I get dressed every day. I wear jeans and t-shirts, earrings, even a bra. I don’t like staying in my pajamas.
During my final quarter of grad school, all I was doing was writing my thesis. I didn’t have classes to teach or attend and my research was all online. I would get up every morning and have my coffee and watch tv on my couch. Then I would shower, get dressed, put on make-up, and sit down at my desk to work.
The desk was behind the couch. But it felt like a transition.
I still like that delineation of “Before” and “During” for my days. It marks the time in my mind even if no one else sees me. (No one else sees me. I don’t go anywhere – except the occasional excursion to a wooded trail to get some exercise.)

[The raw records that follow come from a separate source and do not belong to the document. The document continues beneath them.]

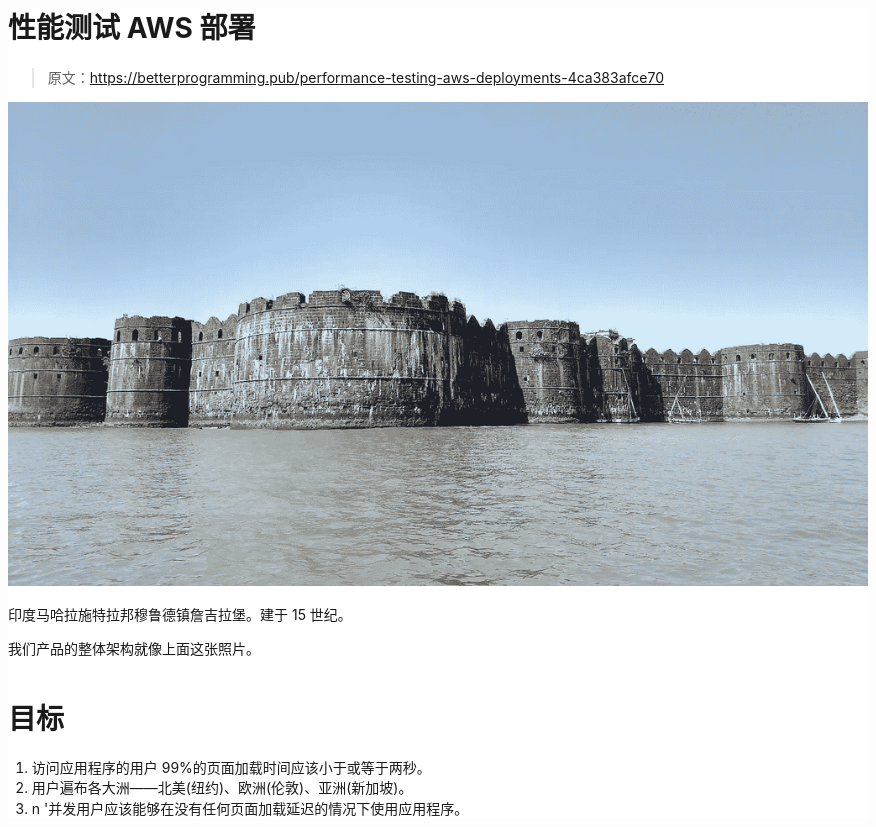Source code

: # 性能测试 AWS 部署

> 原文：<https://betterprogramming.pub/performance-testing-aws-deployments-4ca383afce70>

![](img/78737a37cdf438ee0c908b5498bdf786.png)

印度马哈拉施特拉邦穆鲁德镇詹吉拉堡。建于 15 世纪。

我们产品的整体架构就像上面这张照片。

# **目标**

1.  访问应用程序的用户 99%的页面加载时间应该小于或等于两秒。
2.  用户遍布各大洲——北美(纽约)、欧洲(伦敦)、亚洲(新加坡)。
3.  n '并发用户应该能够在没有任何页面加载延迟的情况下使用应用程序。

I keep my computer in my office space, too. When I have work to do, I work at a desk. I need the discipline of a designated workspace to change my brain over from not working to working. My office is pleasant but the age of Zoom has shown me how blank the walls behind my desk are.
The age of closed stores has taught me that I can only shop for art in person.
I want this space where I come, dressed for the day, to be a place where I craft something meaningful out of words but my creativity isn’t responding to my clutches at normalcy. My personal work has been on hold for weeks. I can write what I’m told to write. I can work for hire.
But the part of my writing where I am the creator? It’s tucked away somewhere. I can’t reach it in its hiding spot. This right here is just the kind of stream of consciousness writing that teachers nudge students to do to get them started. It’s the way writers crawl past writers block. It’s baby steps.
I’m going to hit publish now and put these words out into the world. I don’t deceive myself that they matter much to anyone but me. To me, today, bravely dressed and seated at my desk, they represent a step – a baby step – in the direction of real life.